**Job item**
Using the entries that follow, give only the number of lines with the word "pixels" in them.

**Data for analysis**
╔══

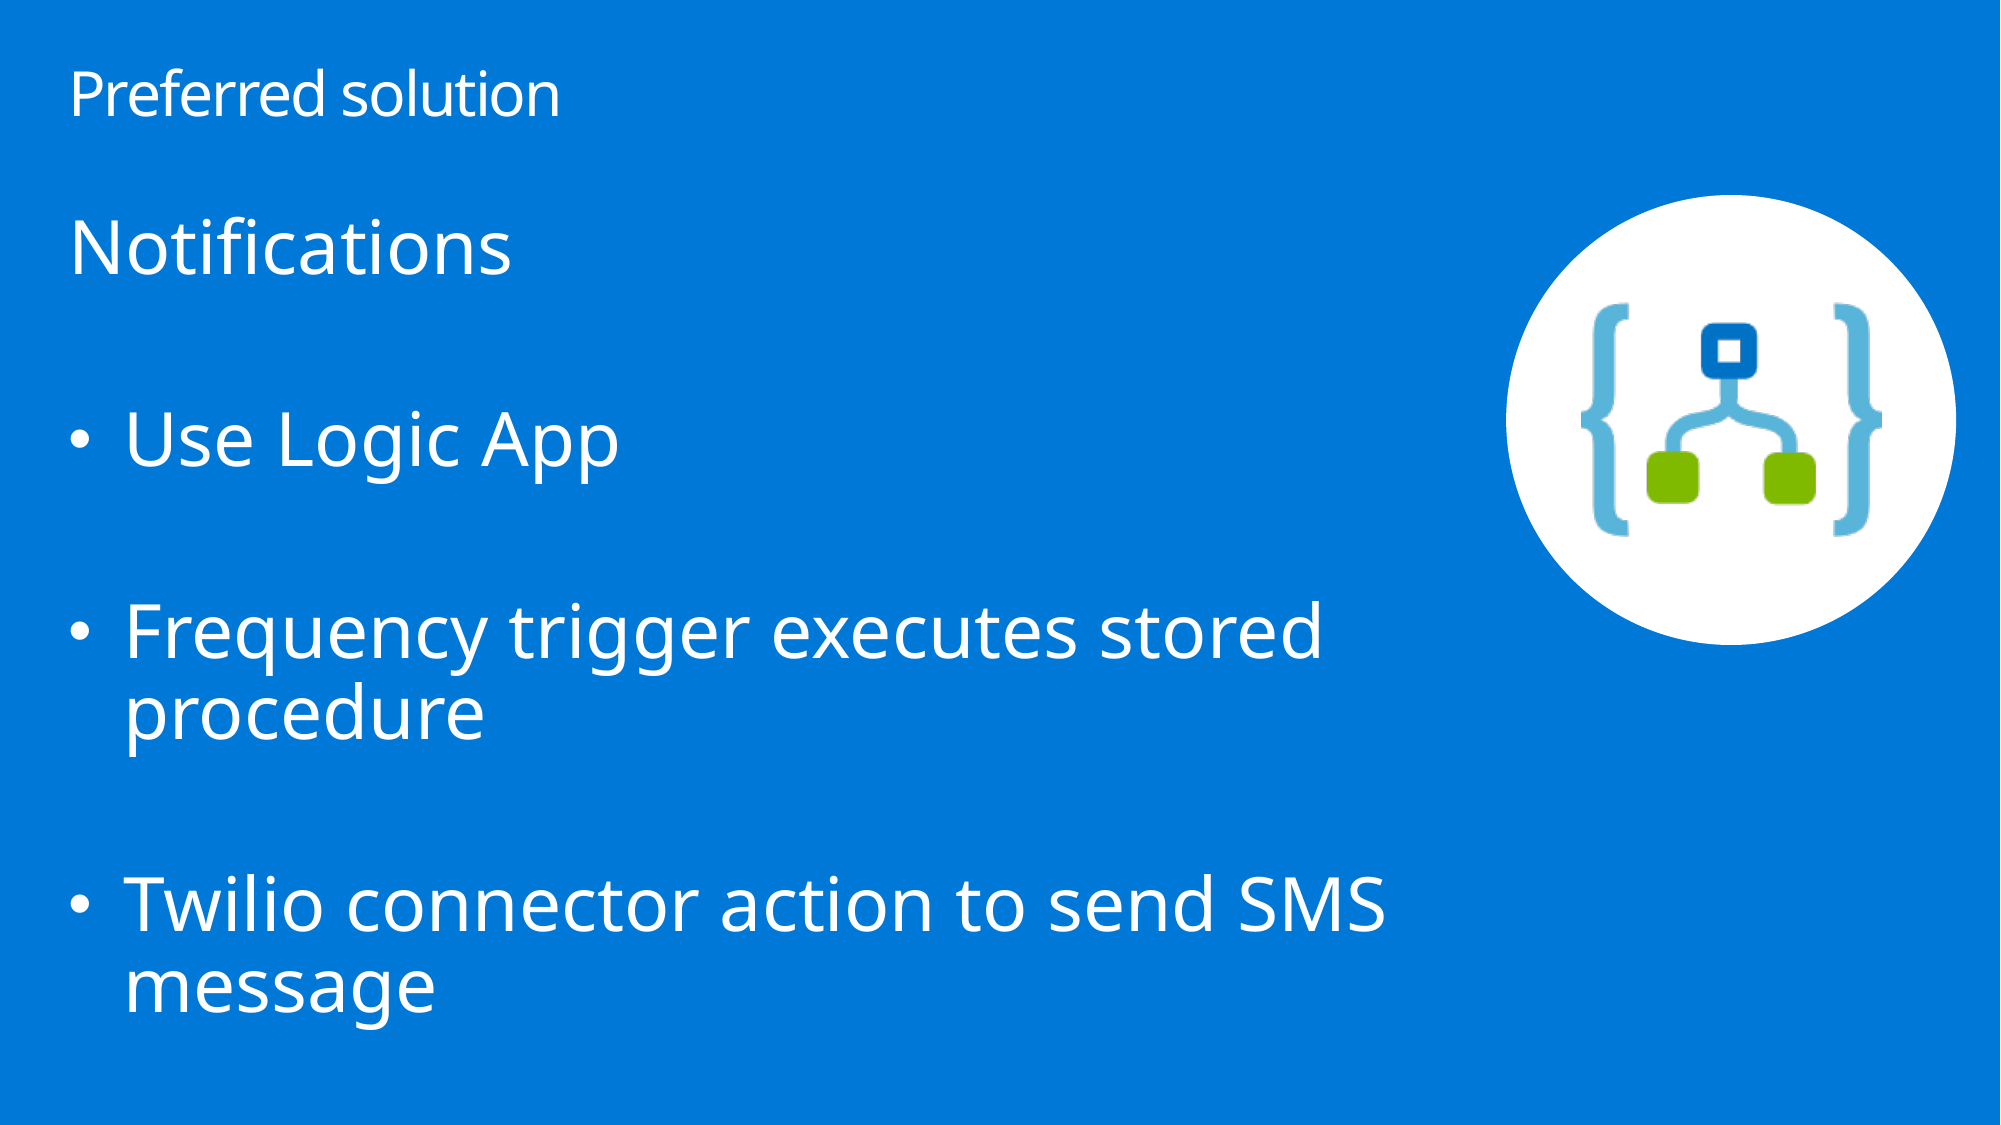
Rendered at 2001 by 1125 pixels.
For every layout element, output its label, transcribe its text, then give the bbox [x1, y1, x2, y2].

title Preferred solution [44, 47, 1957, 195]
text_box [1505, 194, 1957, 646]
list Notifications Use Logic App Frequency trigger executes stored procedure Twilio connector action to send SMS message [44, 195, 1582, 1078]
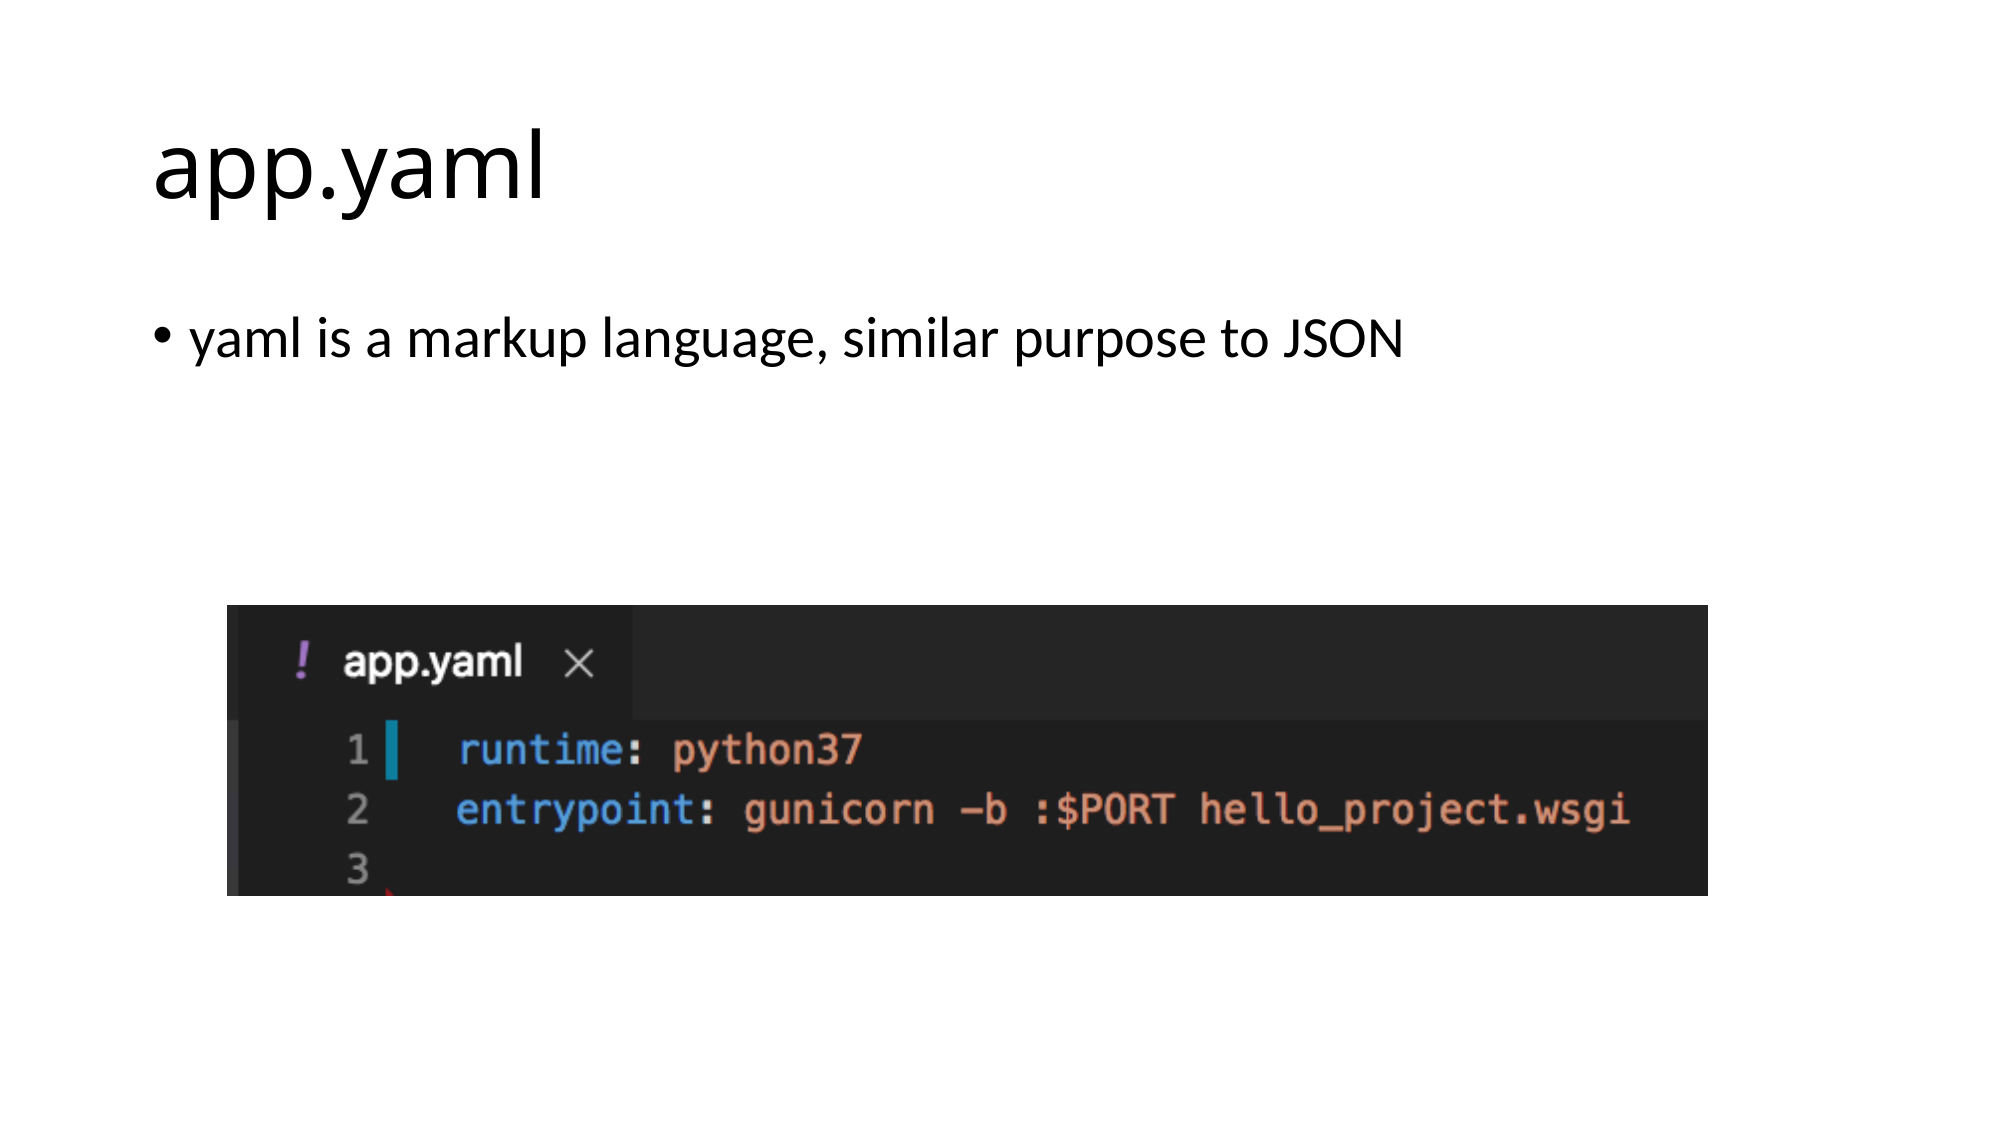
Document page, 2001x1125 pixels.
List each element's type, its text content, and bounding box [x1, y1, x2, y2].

title app.yaml [137, 59, 1863, 278]
picture [227, 605, 1708, 896]
list yaml is a markup language, similar purpose to JSON [137, 299, 1863, 1014]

╚══

**Task answer**
2